__Problem details__
Word for word, restate each entry in the listing below.

__Provided information__
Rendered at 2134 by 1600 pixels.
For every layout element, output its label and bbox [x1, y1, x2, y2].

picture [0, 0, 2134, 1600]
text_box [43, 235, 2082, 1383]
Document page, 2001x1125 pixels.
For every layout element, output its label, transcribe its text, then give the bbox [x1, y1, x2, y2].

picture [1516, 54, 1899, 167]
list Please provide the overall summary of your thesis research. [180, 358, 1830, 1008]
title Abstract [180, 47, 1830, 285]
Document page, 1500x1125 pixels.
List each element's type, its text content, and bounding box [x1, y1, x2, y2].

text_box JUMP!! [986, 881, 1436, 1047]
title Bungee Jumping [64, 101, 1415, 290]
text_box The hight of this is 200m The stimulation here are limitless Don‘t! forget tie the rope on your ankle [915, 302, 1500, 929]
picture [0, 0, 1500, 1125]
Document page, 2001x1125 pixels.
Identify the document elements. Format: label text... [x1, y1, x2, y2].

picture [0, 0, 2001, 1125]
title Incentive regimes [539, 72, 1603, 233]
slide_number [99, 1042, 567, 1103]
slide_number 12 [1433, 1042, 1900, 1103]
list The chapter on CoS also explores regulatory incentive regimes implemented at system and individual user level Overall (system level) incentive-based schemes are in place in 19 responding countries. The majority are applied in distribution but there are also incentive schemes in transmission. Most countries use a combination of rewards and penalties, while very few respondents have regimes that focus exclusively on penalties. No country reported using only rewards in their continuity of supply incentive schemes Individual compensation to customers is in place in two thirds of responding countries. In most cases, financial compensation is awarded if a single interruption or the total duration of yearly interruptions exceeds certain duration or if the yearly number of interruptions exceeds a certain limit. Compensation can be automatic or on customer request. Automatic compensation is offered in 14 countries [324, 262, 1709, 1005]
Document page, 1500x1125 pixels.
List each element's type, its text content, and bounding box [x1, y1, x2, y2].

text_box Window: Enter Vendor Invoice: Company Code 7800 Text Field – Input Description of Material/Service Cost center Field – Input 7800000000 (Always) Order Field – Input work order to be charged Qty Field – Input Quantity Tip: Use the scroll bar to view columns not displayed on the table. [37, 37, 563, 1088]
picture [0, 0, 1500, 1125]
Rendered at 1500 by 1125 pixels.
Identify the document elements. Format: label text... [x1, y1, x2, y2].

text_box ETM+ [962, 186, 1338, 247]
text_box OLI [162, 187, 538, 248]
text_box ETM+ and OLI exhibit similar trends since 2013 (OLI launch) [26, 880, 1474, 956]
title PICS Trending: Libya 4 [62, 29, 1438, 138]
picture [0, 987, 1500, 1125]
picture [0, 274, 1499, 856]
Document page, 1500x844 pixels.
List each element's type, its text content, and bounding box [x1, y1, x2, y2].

__Answer area__
Rendered at 2134 by 1600 pixels.
For every layout element, output its label and bbox [x1, y1, x2, y2].

picture [0, 0, 2134, 1600]
text_box [43, 235, 2082, 1383]
Document page, 2001x1125 pixels.
For every layout element, output its label, transcribe its text, then give the bbox [x1, y1, x2, y2].

picture [1516, 54, 1899, 167]
list Please provide the overall summary of your thesis research. [180, 358, 1830, 1008]
title Abstract [180, 47, 1830, 285]
Document page, 1500x1125 pixels.
List each element's type, its text content, and bounding box [x1, y1, x2, y2].

text_box JUMP!! [986, 881, 1436, 1047]
title Bungee Jumping [64, 101, 1415, 290]
text_box The hight of this is 200m The stimulation here are limitless Don‘t! forget tie the rope on your ankle [915, 302, 1500, 929]
picture [0, 0, 1500, 1125]
Document page, 2001x1125 pixels.
Identify the document elements. Format: label text... [x1, y1, x2, y2].

picture [0, 0, 2001, 1125]
title Incentive regimes [539, 72, 1603, 233]
slide_number [99, 1042, 567, 1103]
slide_number 12 [1433, 1042, 1900, 1103]
list The chapter on CoS also explores regulatory incentive regimes implemented at system and individual user level Overall (system level) incentive-based schemes are in place in 19 responding countries. The majority are applied in distribution but there are also incentive schemes in transmission. Most countries use a combination of rewards and penalties, while very few respondents have regimes that focus exclusively on penalties. No country reported using only rewards in their continuity of supply incentive schemes Individual compensation to customers is in place in two thirds of responding countries. In most cases, financial compensation is awarded if a single interruption or the total duration of yearly interruptions exceeds certain duration or if the yearly number of interruptions exceeds a certain limit. Compensation can be automatic or on customer request. Automatic compensation is offered in 14 countries [324, 262, 1709, 1005]
Document page, 1500x1125 pixels.
List each element's type, its text content, and bounding box [x1, y1, x2, y2].

text_box Window: Enter Vendor Invoice: Company Code 7800 Text Field – Input Description of Material/Service Cost center Field – Input 7800000000 (Always) Order Field – Input work order to be charged Qty Field – Input Quantity Tip: Use the scroll bar to view columns not displayed on the table. [37, 37, 563, 1088]
picture [0, 0, 1500, 1125]
Rendered at 1500 by 1125 pixels.
Identify the document elements. Format: label text... [x1, y1, x2, y2].

text_box ETM+ [962, 186, 1338, 247]
text_box OLI [162, 187, 538, 248]
text_box ETM+ and OLI exhibit similar trends since 2013 (OLI launch) [26, 880, 1474, 956]
title PICS Trending: Libya 4 [62, 29, 1438, 138]
picture [0, 987, 1500, 1125]
picture [0, 274, 1499, 856]
Document page, 1500x844 pixels.
List each element's type, its text content, and bounding box [x1, y1, x2, y2].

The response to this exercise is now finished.